When Devon Brooks was in her early 20s, she co-founded Blo Blow Dry Bar in Vancouver, a hair drying salon that was a fast success and grew rapidly.
It was an intense time for Ms. Brooks, as she learned to lead on the job, and outside work she was embroiled in two legal cases that stemmed from a rape and an assault she suffered. Ms. Brooks said the coaching she received from others during the period was fundamental to her success.
After she left Blo, Ms. Brooks used the experience she had gained to begin coaching others. Then, two years ago, she founded Stellar Guidance Technologies Inc. and came up with the idea for Sphere, an app she and a small team have developed to bring together coaches and people seeking guidance on work, life or health. Ms. Brooks says coaching is on a cusp similar to that of yoga and meditation in years past. She sees potential for Sphere to gain an audience like the popular app Headspace did among those who practise meditation.
Ms. Brooks has raised $800,000 in early financing and is working on a seed round. Sphere launched a beta version two months ago and will be publicly available in the spring. She said Sphere aims to be a premier venue that attracts the best coaches.
“We are not creating the Craigslist of coaches,” Ms. Brooks said. “[This is] the brand and marketing engine that’s going to bring coaching to the masses.”
The global coaching business is worth an estimated US$2.4-billion annually, according to a study by consultancy PwC for the International Coach Federation. There are an estimated 53,000 coaches in the world, of which one-third work in North America. The average coach in the United States and Canada makes US$60,000 a year, the study said.
There has been a surge in coaching in recent years.
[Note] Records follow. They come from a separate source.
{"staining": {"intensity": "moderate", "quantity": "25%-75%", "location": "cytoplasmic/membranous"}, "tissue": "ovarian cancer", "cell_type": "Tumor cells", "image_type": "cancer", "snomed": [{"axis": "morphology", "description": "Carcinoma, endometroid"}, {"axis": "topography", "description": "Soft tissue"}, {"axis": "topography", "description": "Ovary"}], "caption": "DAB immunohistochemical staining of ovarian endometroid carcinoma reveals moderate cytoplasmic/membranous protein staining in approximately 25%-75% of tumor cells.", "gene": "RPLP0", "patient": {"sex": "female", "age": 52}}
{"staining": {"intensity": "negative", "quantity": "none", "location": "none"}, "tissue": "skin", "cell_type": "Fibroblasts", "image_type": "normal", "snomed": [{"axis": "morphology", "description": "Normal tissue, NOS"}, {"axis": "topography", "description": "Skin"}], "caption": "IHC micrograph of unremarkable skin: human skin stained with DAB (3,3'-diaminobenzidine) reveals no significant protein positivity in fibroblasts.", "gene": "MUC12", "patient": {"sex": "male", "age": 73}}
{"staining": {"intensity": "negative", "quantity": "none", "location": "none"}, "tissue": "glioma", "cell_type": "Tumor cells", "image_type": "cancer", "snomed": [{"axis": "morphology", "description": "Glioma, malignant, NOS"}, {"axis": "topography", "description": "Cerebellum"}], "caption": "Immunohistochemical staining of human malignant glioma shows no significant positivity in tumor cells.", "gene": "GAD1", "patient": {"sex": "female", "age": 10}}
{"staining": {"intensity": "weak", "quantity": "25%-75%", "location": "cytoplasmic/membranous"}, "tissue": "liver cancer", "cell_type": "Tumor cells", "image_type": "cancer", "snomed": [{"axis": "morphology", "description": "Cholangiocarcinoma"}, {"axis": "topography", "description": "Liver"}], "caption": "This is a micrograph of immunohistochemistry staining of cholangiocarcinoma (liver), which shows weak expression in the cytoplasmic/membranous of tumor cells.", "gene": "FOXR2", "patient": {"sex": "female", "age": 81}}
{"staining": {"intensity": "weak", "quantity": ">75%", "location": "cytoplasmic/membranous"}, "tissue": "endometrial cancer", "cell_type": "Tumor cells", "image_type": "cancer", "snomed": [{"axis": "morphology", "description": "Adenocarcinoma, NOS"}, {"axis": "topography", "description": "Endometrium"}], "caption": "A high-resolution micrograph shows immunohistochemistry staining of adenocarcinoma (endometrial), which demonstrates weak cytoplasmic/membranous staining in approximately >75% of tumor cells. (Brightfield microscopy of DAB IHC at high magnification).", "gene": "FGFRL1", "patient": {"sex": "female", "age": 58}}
The International Coach Federation, founded in 1995, had 30,600 members at the end of 2017, up from 19,000 five years earlier in 2012.
UBC business professor Daniel Skarlicki encourages executives in the Sauder School of Business’s executive education program to have coaches. He said the “increasing complexity” of the world means the value of coaching is on the rise.
“Executives are feeling pretty overwhelmed,” Prof. Skarlicki said. “Coaching accelerates learning. If you haven’t had a good coach, you don’t know what you’re missing.”
He said there are online venues to find coaches, such as Noomii.com, a website started in Vancouver. But he said Ms. Brooks, with the early version of Sphere’s app, has captured the essence of what coaching is and can provide for people.
“I like what she’s done,” Prof. Skarlicki said.
So far, Ms. Brooks has 50 coaches on the app, from a pool of 150 she assessed. She wants to keep a high standard – and maintain a waiting list of coaches wanting to join. Sphere does a survey of users who sign up and provides a list of several of the best-matched coaches for their goals. Sphere charges a monthly membership to coaches and takes a percentage of transactions when coaches work with clients through Sphere. Customers will pay a subscription fee to access coaching, rather than a per-session fee.
Sphere has a staff of eight, including Ms. Brooks, and she plans to market the brand this spring and seek out brand partnerships. The Sphere persona, underpinned by technology, is the key, she said.
“Coaching is ripe for innovation,” Ms. Brooks said. “And the coaching space is ripe for a brand that isn’t driven by a macho persona. Guru-ish really works for the baby boomers. Millennials aren’t so into gurus. What I was really interested in building was a bold and inclusive brand.”